▸ Provided entries:
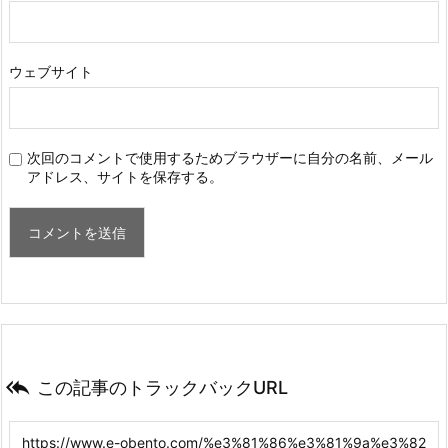
ウェブサイト
次回のコメントで使用するためブラウザーに自分の名前、メール
アドレス、サイトを保存する。

この記事のトラックバックURL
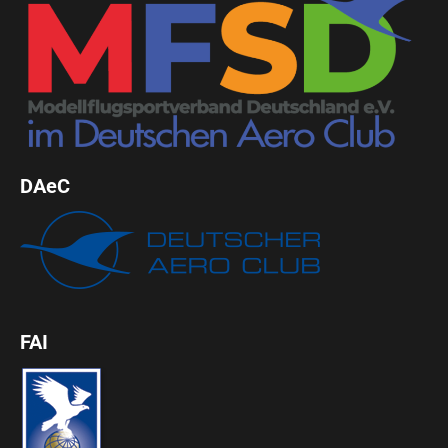
DAeC
FAI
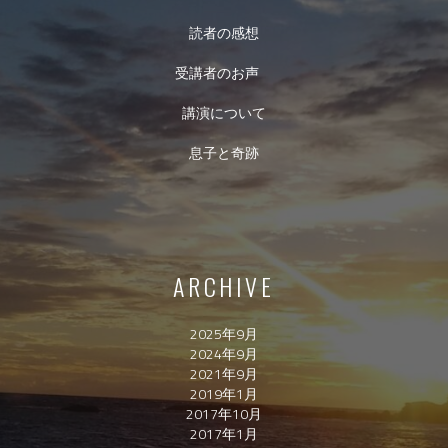
読者の感想
受講者のお声
講演について
息子と奇跡
ARCHIVE
2025年9月
2024年9月
2021年9月
2019年1月
2017年10月
2017年1月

▸ Directions: Rewrite the text of the records with "ARCHIVE" changed to "アーカイブ" and everything else unchanged. Leave the pictures out of your answer.

▸ Exercise answer:
ウェブサイト
次回のコメントで使用するためブラウザーに自分の名前、メール
アドレス、サイトを保存する。

この記事のトラックバックURL
DAeC
FAI
読者の感想
受講者のお声
講演について
息子と奇跡
アーカイブ
2025年9月
2024年9月
2021年9月
2019年1月
2017年10月
2017年1月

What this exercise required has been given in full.